* **Votre objectif**:
Dans l'extrait ci-dessous sur l'autoproduction d'énergie, reproduisez à l'identique tout le passage qui va de « Autre solution à » jusqu'à « comté de Chuanghua. ».

=== Extrait du texte ===

Se rapprocher de cabinets spécialisés en énergie et en environnement est recommandé. Ils vont identifier les options potentielles, calculer les rendements associés à escompter et mesurer les coûts d'installations. "Le plus délicat reste la mise à l'échelle ; l'autoproduction n'étant pas forcément autoconsommée, mais revendue en totalité ou en partie à des tiers ou directement sur le réseau, par le mécanisme des tarifs de rachat par exemple", avertit Bastien Marrast. Le retour sur investissement peut être assez variable puisqu'il va dépendre du taux d'ensoleillement du site et de l'investissement. Côté équipement, "Comptez a minima entre 100 et 120 K euros pour un générateur solaire de 100 Kilowatts-crête (kWc), entre 250 et 300 K euros pour 250 kWc", donne en exemple Sylvain Viellepeau. Sachez que le générateur est disponible en location avec option d'achat, moyennant un contrat établi sur 8 à 15 ans avec EDF ENR notamment. "Dans ce cas, le montage financier permet d'assurer un équilibre positif ; les coûts étant épongés par les économies dégagées", informe Sylvain Viellepeau.
Autre solution à entrevoir, "la possibilité de se connecter sur les réseaux de chaleur ou de froid existants dans les grandes villes autour de sa zone d'exploitation", suggère Valéry Hergott. Le siège de Bouygues Construction exploite ainsi 75 sondes de géothermie placées à 100 mètres de profondeur pour utiliser la température de la terre comme ressource naturelle. Plus rares encore, des grands groupes commencent à investir directement dans des projets d'énergies propres, comme Google qui signait un accord au début de l'année pour acquérir une centrale solaire de dix mégawatts dans la ville de Tainan (Taïwan) ; connectant directement les panneaux solaires à son centre de données installé dans le comté de Chuanghua.
En bref, le spectre de solutions envisageables n'a pas fini de s'étoffer. Il reste fort à parier que les projets d'autoconsommation collective vont se faire plus nombreux dans les prochaines années avec l'amélioration du stockage de l'énergie et la montée des enjeux RSE. Entre autres.
Témoignage : "L'énergie ne doit plus être uniquement traitée sous l'angle de la performance achat"

=== Données fournies ===

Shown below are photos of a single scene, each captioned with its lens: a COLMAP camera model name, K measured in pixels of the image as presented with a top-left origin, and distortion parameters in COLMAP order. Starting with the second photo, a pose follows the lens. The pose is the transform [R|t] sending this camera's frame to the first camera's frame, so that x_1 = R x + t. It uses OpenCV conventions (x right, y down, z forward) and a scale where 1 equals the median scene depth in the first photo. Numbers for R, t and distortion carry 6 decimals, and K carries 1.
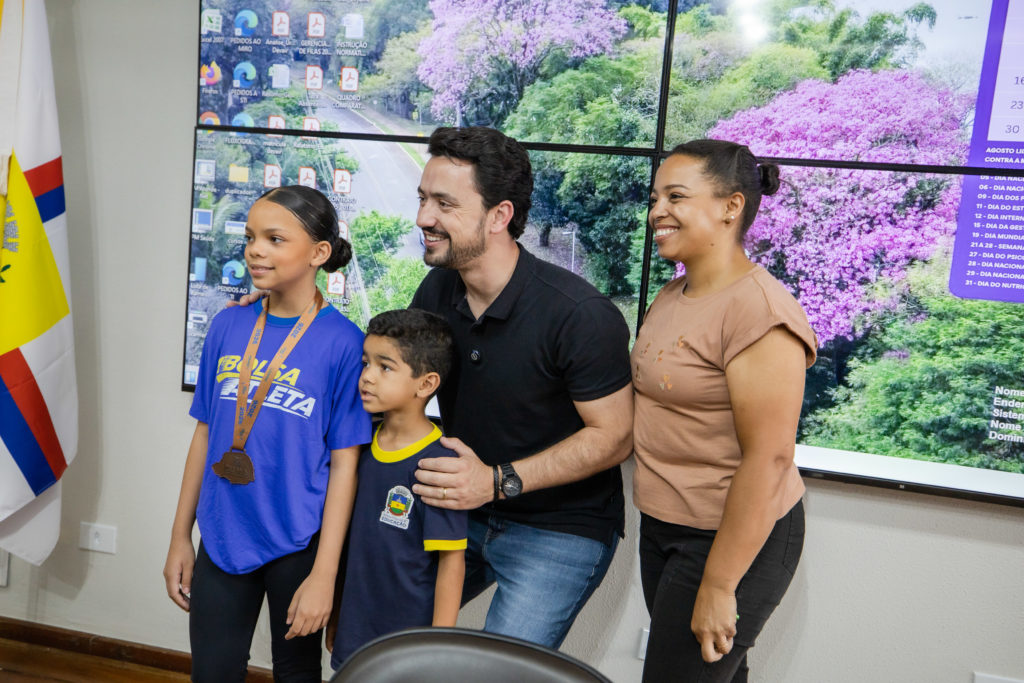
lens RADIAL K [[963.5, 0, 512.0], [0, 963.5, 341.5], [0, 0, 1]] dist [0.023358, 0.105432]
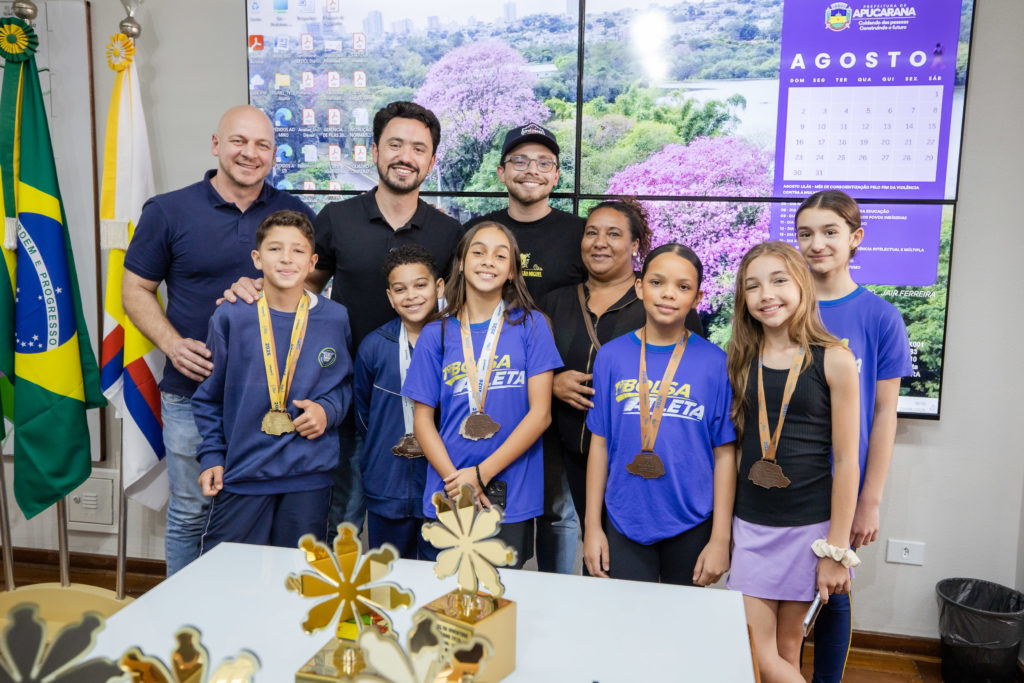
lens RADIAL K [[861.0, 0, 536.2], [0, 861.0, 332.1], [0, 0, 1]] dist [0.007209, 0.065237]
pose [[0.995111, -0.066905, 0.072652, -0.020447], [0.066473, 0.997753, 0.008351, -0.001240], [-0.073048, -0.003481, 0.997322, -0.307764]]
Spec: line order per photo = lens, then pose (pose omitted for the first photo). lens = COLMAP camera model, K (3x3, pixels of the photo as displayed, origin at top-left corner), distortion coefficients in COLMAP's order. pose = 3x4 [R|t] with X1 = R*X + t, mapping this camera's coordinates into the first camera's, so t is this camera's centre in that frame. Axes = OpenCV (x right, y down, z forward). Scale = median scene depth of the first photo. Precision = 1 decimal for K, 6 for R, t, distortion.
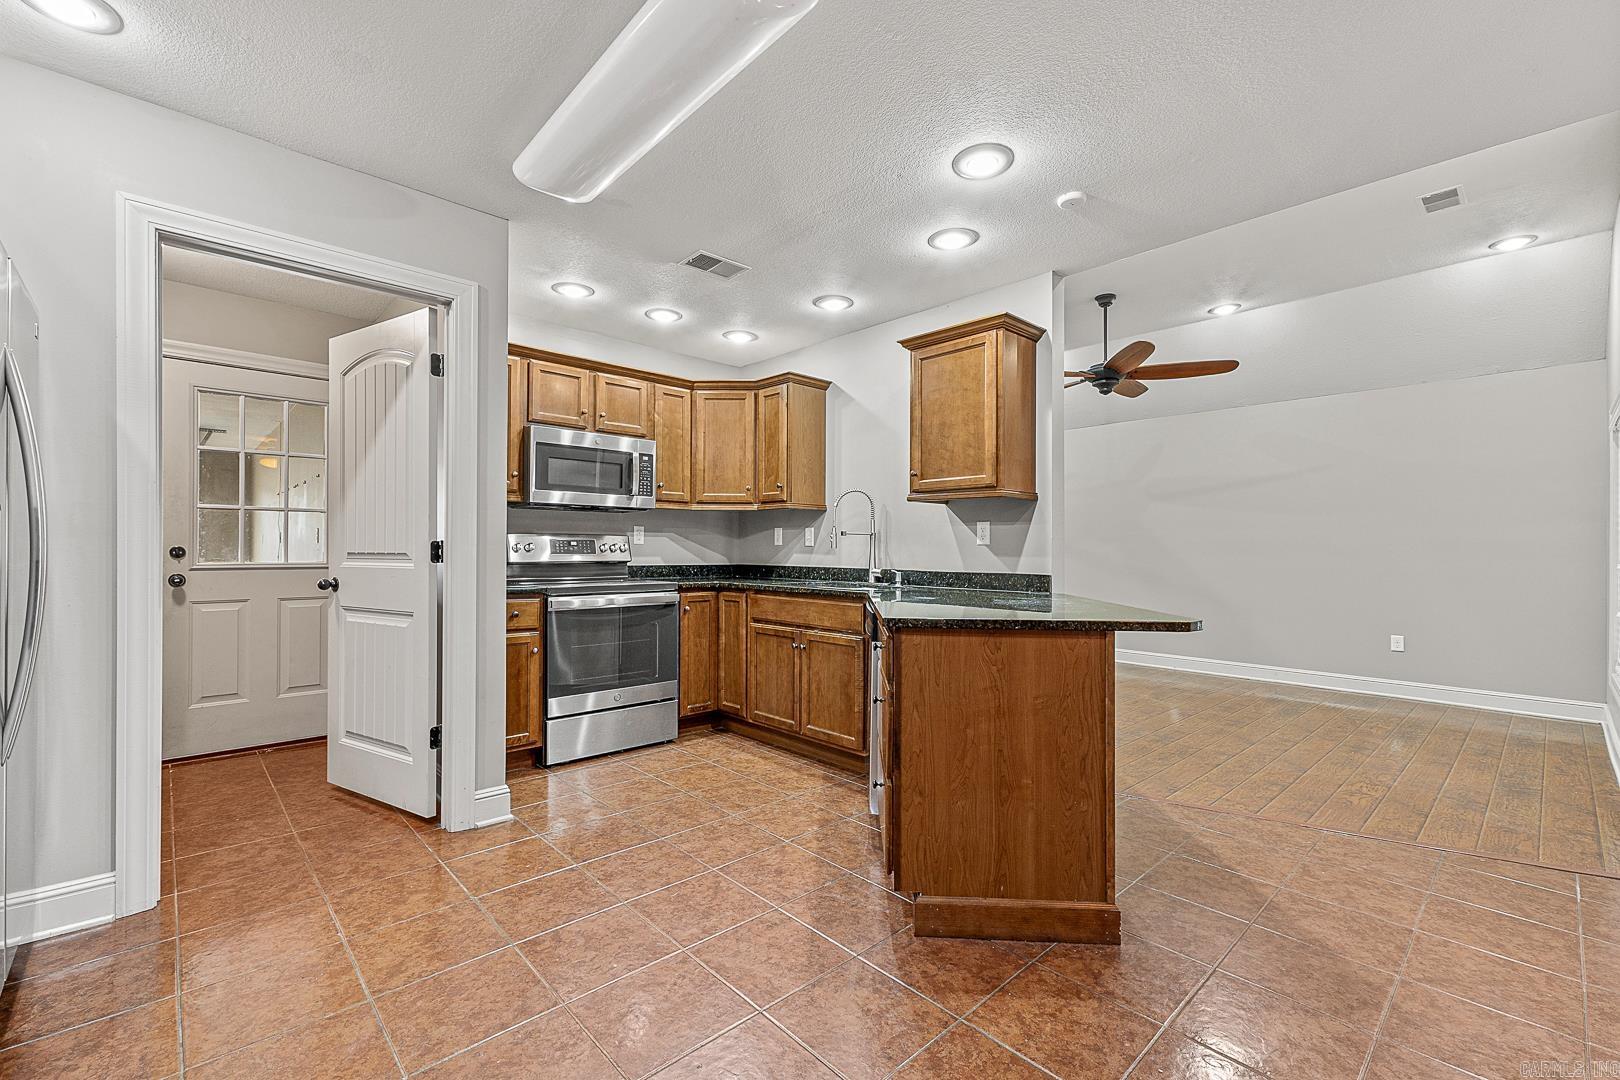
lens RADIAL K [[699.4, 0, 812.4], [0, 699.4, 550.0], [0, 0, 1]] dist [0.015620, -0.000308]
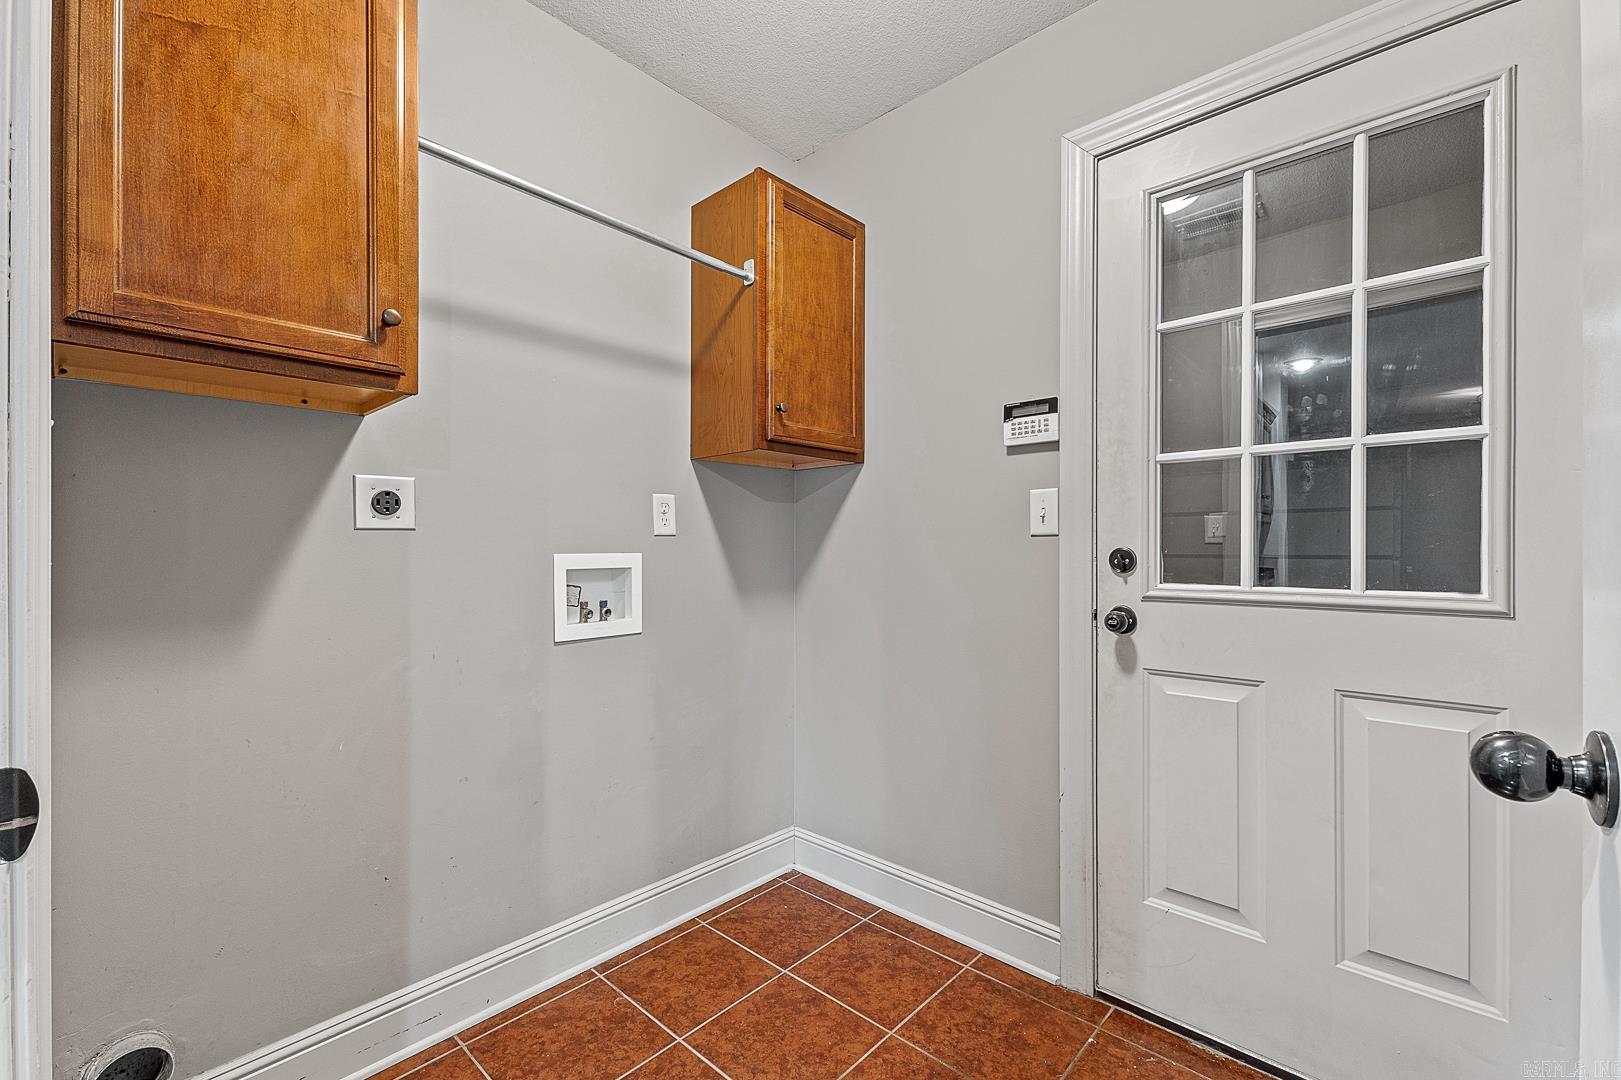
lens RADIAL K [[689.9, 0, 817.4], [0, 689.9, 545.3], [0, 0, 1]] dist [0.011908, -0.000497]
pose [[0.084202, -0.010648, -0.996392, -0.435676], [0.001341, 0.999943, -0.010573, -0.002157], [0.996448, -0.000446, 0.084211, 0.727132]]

===

* **Solution proposée**:
Autre solution à entrevoir, "la possibilité de se connecter sur les réseaux de chaleur ou de froid existants dans les grandes villes autour de sa zone d'exploitation", suggère Valéry Hergott. Le siège de Bouygues Construction exploite ainsi 75 sondes de géothermie placées à 100 mètres de profondeur pour utiliser la température de la terre comme ressource naturelle. Plus rares encore, des grands groupes commencent à investir directement dans des projets d'énergies propres, comme Google qui signait un accord au début de l'année pour acquérir une centrale solaire de dix mégawatts dans la ville de Tainan (Taïwan) ; connectant directement les panneaux solaires à son centre de données installé dans le comté de Chuanghua.